# What is expected
Present each line of the entries below that holds the word "Гость".
*** Provided information ***
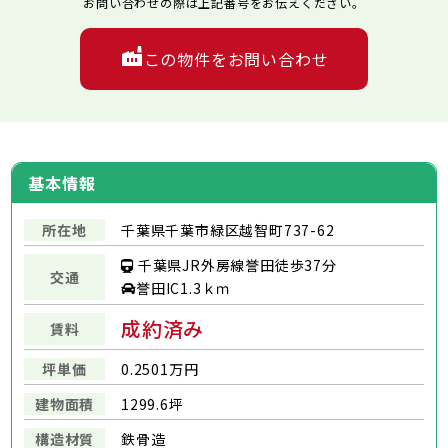
お問い合わせの際は上記番号をお伝えください。
この物件をお問い合わせ
基本情報
所在地
千葉県千葉市緑区越智町737-62
千葉県JR外房線誉田徒歩37分
交通
誉田IC1.3ｋｍ
成約済み
賃料
坪単価
0.2501万円
建物面積
1299.6坪
構造材質
鉄骨造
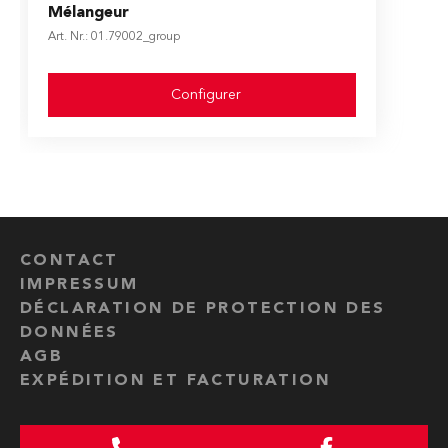
The price depends on the options chosen on the produ
Mélangeur
Art. Nr.: 01.79002_group
Configurer
CONTACT
IMPRESSUM
DÉCLARATION DE PROTECTION DES
DONNÉES
AGB
EXPÉDITION ET FACTURATION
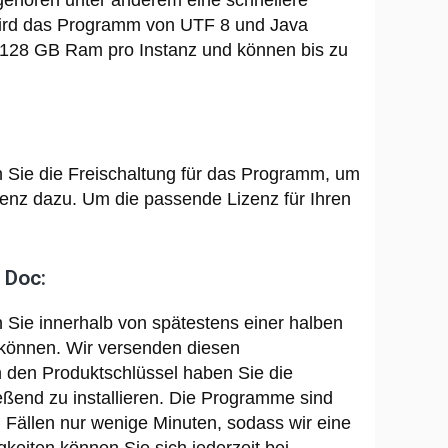
ehören unter anderem eine schnellere
wird das Programm von UTF 8 und Java
al 128 GB Ram pro Instanz und können bis zu
n Sie die Freischaltung für das Programm, um
zenz dazu. Um die passende Lizenz für Ihren
 Doc:
ie innerhalb von spätestens einer halben
 können. Wir versenden diesen
h den Produktschlüssel haben Sie die
ießend zu installieren. Die Programme sind
 Fällen nur wenige Minuten, sodass wir eine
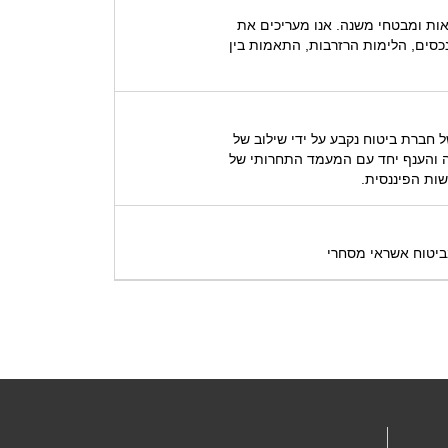
אות ומבטחי משנה. אנו מעריכים את
כסים, הלימות הרזרבות, התאמות בין
 חברת ביטוח נקבע על ידי שילוב של
נה והענף יחד עם המעמד התחרותי של
שות הפיננסית.
ביטוח אשראי מסחרי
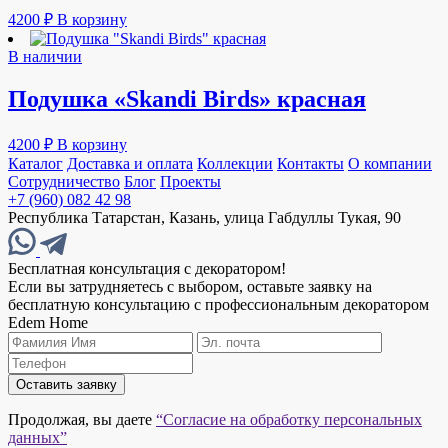
4200
₽
В корзину
В наличии
Подушка «Skandi Birds» красная
4200
₽
В корзину
Каталог
Доставка и оплата
Коллекции
Контакты
О компании
Сотрудничество
Блог
Проекты
+7 (960) 082 42 98
Республика Татарстан, Казань, улица Габдуллы Тукая, 90
Бесплатная консультация с декоратором!
Если вы затрудняетесь с выбором, оставьте заявку на
бесплатную консультацию с профессиональным декоратором
Edem Home
Оставить заявку
Продолжая, вы даете
“Согласие на обработку персональных
данных”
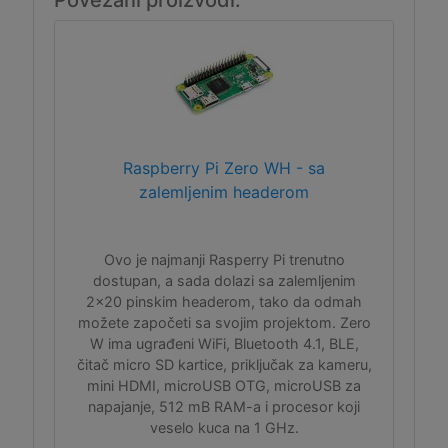
Povezani proizvodi:
Raspberry Pi Zero WH - sa
zalemljenim headerom
Ovo je najmanji Rasperry Pi trenutno
dostupan, a sada dolazi sa zalemljenim
2x20 pinskim headerom, tako da odmah
možete započeti sa svojim projektom. Zero
W ima ugrađeni WiFi, Bluetooth 4.1, BLE,
čitač micro SD kartice, priključak za kameru,
mini HDMI, microUSB OTG, microUSB za
napajanje, 512 mB RAM-a i procesor koji
veselo kuca na 1 GHz.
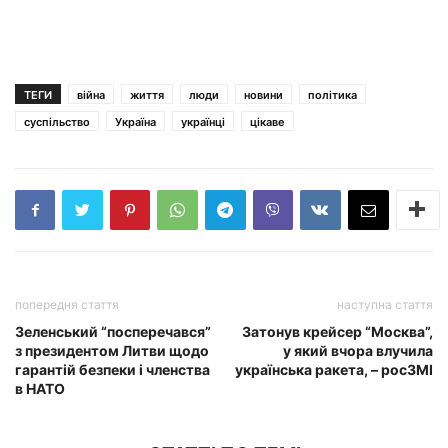
ТЕГИ
війна
життя
люди
новини
політика
суспільство
Україна
українці
цікаве
попередня стаття
наступна стаття
Зеленський “посперечався”
Затонув крейсер “Москва”,
з президентом Литви щодо
у який вчора влучила
гарантій безпеки і членства
українська ракета, – росЗМІ
в НАТО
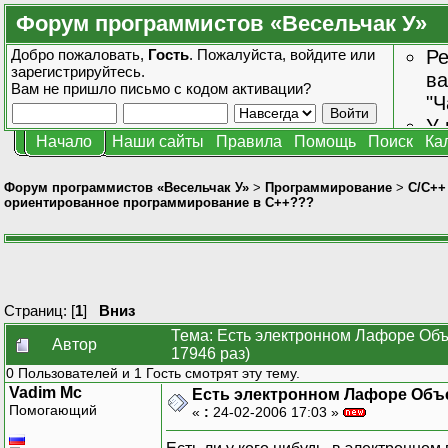
Форум программистов «Весельчак У»
Добро пожаловать,
Гость
. Пожалуйста,
войдите
или
Ре
зарегистрируйтесь
.
ва
Вам не пришло
письмо с кодом активации?
"Ч
У 
Начало
Наши сайты
Правила
Помощь
Поиск
Ка
от
зн
Форум программистов «Весельчак У»
>
Программирование
>
C/C++
ориентированное программирование в С++???
Страниц: [
1
]
Вниз
Тема: Есть электронном Лафоре Об
Автор
17946 раз)
0 Пользователей и 1 Гость смотрят эту тему.
Vadim Mc
Есть электронном Лафоре Объ
Помогающий
«
:
24-02-2006 17:03 »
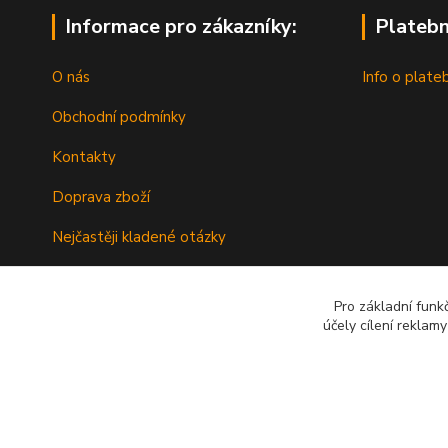
Informace pro zákazníky:
Platebn
O nás
Info o plate
Obchodní podmínky
Kontakty
Doprava zboží
Nejčastěji kladené otázky
Nákup na splátky s Cofidis
Pro základní funk
účely cílení reklam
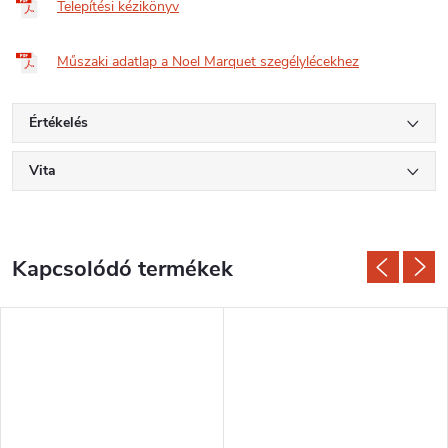
Telepítési kézikönyv
Műszaki adatlap a Noel Marquet szegélylécekhez
Értékelés
Vita
Kapcsolódó termékek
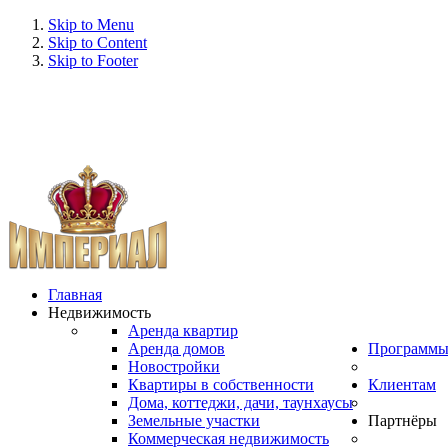
Skip to Menu
Skip to Content
Skip to Footer
Главная
Недвижимость
Аренда квартир
Аренда домов
Программ
Новостройки
Квартиры в собственности
Клиентам
Дома, коттеджи, дачи, таунхаусы
Земельные участки
Партнёры
Коммерческая недвижимость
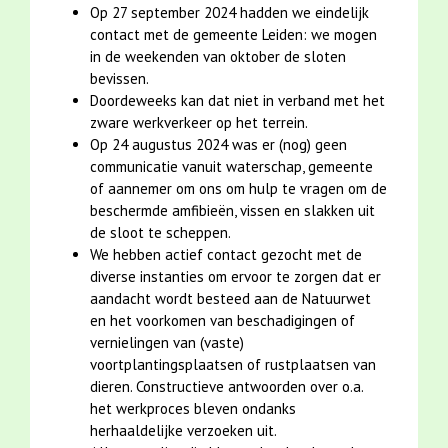
Op 27 september 2024 hadden we eindelijk
contact met de gemeente Leiden: we mogen
in de weekenden van oktober de sloten
bevissen.
Doordeweeks kan dat niet in verband met het
zware werkverkeer op het terrein.
Op 24 augustus 2024 was er (nog) geen
communicatie vanuit waterschap, gemeente
of aannemer om ons om hulp te vragen om de
beschermde amfibieën, vissen en slakken uit
de sloot te scheppen.
We hebben actief contact gezocht met de
diverse instanties om ervoor te zorgen dat er
aandacht wordt besteed aan de Natuurwet
en het voorkomen van beschadigingen of
vernielingen van (vaste)
voortplantingsplaatsen of rustplaatsen van
dieren. Constructieve antwoorden over o.a.
het werkproces bleven ondanks
herhaaldelijke verzoeken uit.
***
# Answer for this exercise
Гость
0 Пользователей и 1 Гость смотрят эту тему.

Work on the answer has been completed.